Let me be clear: spending 20 minutes just trying to pee is not normal, and it is not okay. But when you live with EDS, this kind of dysfunction becomes part of your daily routine—something you don’t talk about but constantly accommodate.
“Well That Doesn’t Look Good”: The Moment No One Prepares You For
During a test to visualize my bladder in all its glory (because what’s more glamorous than that?), I was both shocked and surprised to see lots of red patches throughout. I looked at the urologist and said:“Well, that doesn't look good—what are all those red patches?”He replied, “Oh, those are just burst blood vessels. Nothing to worry about.”Right. Nothing to worry about. Just spontaneous internal bleeding in a vital organ. Excellent.
But that moment stuck with me. I’ve often wondered: is this a direct reflection of EDS? Given that our connective tissues and blood vessels are inherently more fragile, it feels like more than just a coincidence.
And it turns out—there’s science to back up the suspicion. In certain forms of EDS, especially vascular EDS (vEDS), blood vessels are significantly more prone to rupture, bruising, or bursting under pressure. While hypermobile EDS (hEDS) doesn’t always get lumped into that category, studies have shown that fragile vasculature is not uncommon across the spectrum.
Resources:
EDS Society: Bladder & Bowel Dysfunction
Bladder & Bowel UK: EDS and Continence Guide (2021)

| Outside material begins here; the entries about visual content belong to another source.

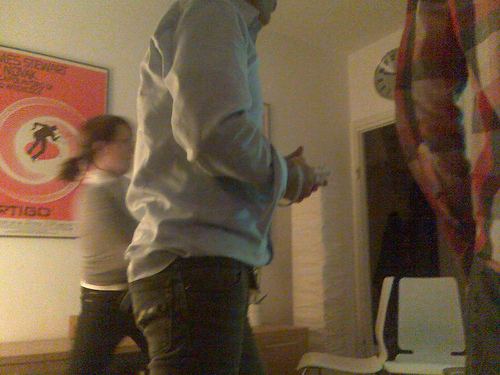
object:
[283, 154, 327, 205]
hand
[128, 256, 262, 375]
jeans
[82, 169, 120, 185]
collar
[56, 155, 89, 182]
ponytail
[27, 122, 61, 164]
silhouette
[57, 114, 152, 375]
girl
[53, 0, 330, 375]
couple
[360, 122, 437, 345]
door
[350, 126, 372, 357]
door facing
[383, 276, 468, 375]
chair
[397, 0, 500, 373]
man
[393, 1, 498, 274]
shirt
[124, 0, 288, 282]
shirt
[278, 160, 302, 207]
strap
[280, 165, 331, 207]
controller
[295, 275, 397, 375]
chair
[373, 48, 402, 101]
clock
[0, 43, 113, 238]
artwork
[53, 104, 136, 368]
person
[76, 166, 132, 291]
shirt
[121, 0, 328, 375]
man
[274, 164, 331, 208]
game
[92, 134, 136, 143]
glasses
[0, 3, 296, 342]
wall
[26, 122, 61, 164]
man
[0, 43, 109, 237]
picture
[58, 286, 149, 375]
jeans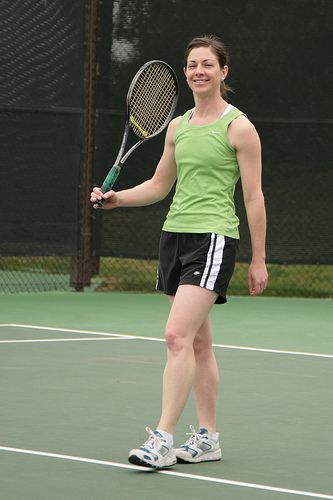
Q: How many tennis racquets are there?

Side-by-Side: vEDS and hEDS Compared
Bladder Dysfunction in Public and Professional Life: The Silent Crisis
Now imagine trying to live like this in a social or work environment. You excuse yourself to the bathroom—then you’re gone for 20 minutes. People notice. Meetings get awkward. Friends start side-eyeing. You emerge flustered and in pain, praying no one comments on your absence. The anxiety alone is enough to make your bladder seize up even more.
And then comes the dreaded question:“Everything okay in there?”Answering honestly—“Well actually my bladder staged a coup and now I’m negotiating with it using abdominal percussion and psychological warfare”—somehow doesn’t roll off the tongue.
Whether you’re:
Working full-time and navigating tightly scheduled breaks,
Socialising and pretending to be fine while mentally mapping toilet access, or
Traveling with the intensity of a military strategist…

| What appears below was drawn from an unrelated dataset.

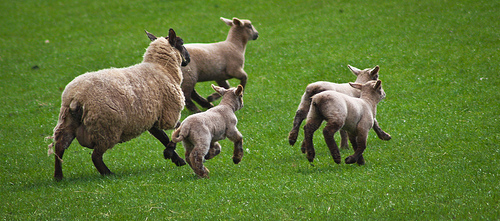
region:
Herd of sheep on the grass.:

…bladder dysfunction isn’t just inconvenient. It’s invisible, anxiety-inducing, and emotionally exhausting.
What Can Actually Help?
Let’s not end on a total downer. While this isn’t an easy condition to treat, there are some things that can help:
Pelvic floor physiotherapy (preferably with someone EDS-savvy)
Bladder retraining and timed voiding
Medications like anticholinergics or beta-3 agonists
Self-catheterisation (not fun, but sometimes life-changing)
Seeing a urologist/urogynecologist familiar with EDS—rare, yes, but worth the hunt
Support groups, both online and in-person, where you can stop feeling like the only person Googling “how to pee faster” at 3 a.m.
Final Thought
Bladder dysfunction is often dismissed as “just one of those things,” but let’s be honest: this is not minor. It’s not quirky. It’s a major daily battle—and one that deserves to be taken seriously.
So to everyone out there spending 25 minutes in the loo, rocking gently, humming under your breath, and trying to convince your bladder to do the most basic thing: you are not alone. You’re not lazy, weak, or dramatic.
You’re just fighting a hidden battle with faulty wiring—and you’re doing it with more courage, and resilience than most people will ever know. Stay strong my friends and be kind to yourself.